January 07, 2004

Lysander Spooner: Libertarian Pietist

Rothbard introduction to "Vices are Not Crimes: A Vindication of Moral Liberty":

We are all indebted to Carl Watner for uncovering an unknown work by the great Lysander Spooner, one that managed to escape the editor of Spooner's Collected Works. Both the title and the substance of "Vices are not Crimes" highlight the unique role that morality and moral principle had for Spooner among the anarchists and libertarians of his day. For Spooner was the last of the great natural rights theorists among anarchists, classical liberals, or moral theorists generally; the doughty old heir of the natural law-natural rights tradition of the seventeenth and eighteenth centuries was fighting a rear-guard battle against the collapse of the idea of a scientific or rational morality, or of the science of justice or of individual right. Not only had natural law and natural rights given way throughout society to the arbitrary rule of utilitarian calculation or nihilistic whim; but the same degenerative process had occurred among libertarians and anarchists as well.
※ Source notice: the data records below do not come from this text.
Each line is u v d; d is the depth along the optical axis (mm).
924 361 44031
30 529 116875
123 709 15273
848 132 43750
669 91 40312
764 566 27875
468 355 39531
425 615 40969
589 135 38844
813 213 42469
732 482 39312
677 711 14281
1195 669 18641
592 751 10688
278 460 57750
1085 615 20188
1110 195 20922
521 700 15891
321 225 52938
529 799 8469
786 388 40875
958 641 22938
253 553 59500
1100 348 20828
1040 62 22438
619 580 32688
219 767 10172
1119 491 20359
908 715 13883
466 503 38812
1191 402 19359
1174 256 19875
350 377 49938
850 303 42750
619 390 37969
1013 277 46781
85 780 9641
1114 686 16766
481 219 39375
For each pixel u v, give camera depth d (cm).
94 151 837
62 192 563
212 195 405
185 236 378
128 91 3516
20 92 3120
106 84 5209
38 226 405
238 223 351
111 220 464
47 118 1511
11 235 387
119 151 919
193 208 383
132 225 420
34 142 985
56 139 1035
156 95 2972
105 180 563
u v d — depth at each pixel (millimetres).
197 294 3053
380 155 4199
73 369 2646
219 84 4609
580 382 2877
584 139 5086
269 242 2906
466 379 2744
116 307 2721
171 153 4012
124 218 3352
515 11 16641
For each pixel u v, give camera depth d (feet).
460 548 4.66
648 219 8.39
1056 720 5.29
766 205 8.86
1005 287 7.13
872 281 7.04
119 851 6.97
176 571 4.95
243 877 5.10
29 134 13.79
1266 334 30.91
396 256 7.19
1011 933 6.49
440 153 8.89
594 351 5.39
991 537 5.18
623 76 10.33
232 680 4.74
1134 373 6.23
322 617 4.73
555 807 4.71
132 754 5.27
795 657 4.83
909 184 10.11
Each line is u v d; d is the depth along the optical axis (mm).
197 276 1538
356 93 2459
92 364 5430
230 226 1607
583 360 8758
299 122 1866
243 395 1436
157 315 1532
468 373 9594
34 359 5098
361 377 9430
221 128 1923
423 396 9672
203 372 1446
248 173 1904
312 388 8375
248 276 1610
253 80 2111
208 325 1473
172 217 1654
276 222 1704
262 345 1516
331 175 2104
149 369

Spooner knew that the foundation for individual rights and liberty was tinsel if all values and ethics were arbitrary and subjective. Yet, even in his own anarchist movement Spooner was the last of the Old Guard believers in natural rights; his successors in the individualist-anarchist movement, led by Benjamin R. Tucker, all proclaimed arbitrary whim and might-makes-right as the foundation of libertarian moral theory. And yet, Spooner knew that this was no foundation at all; for the State is far mightier than any individual, and if the individual cannot use a theory of justice as his armor against State oppression, then he has no solid base from which to roll back and defeat it.

(...)

Spooner's anarchism was, like his abolitionism, another valuable part of his pietist legacy. For, here again, his pietistic concern for universal principles - in this case, as in the case of slavery, for the complete triumph of justice and the elimination of injustice - brought him to a consistent and courageous application of libertarian principles where it was not socially convenient (to put it mildly) to have the question raised. While the liturgicals proved to be far more libertarian that the pietists during the second half of the nineteenth century, a pietistic spirit is always important in libertarianism to emphasize a tireless determination to eradicate crime and injustice. Surely it is no accident that Spooner's greatest and most fervent anarchistic tracts were directed in dialogue against the Democrats Cleveland and Bayard; he did not bother with the openly statist Republicans. A pietistic leaven in the quasi-libertarian liturgical lump?

But it takes firmness in libertarian principle to make sure to confine one's pietistic moral crusade to crime (e.g. slavery, statism), and not have it spill over to what anyone might designate as "vice." Fortunately, we have the immortal Lysander Spooner, in his life and in his works, to guide us along the correct path.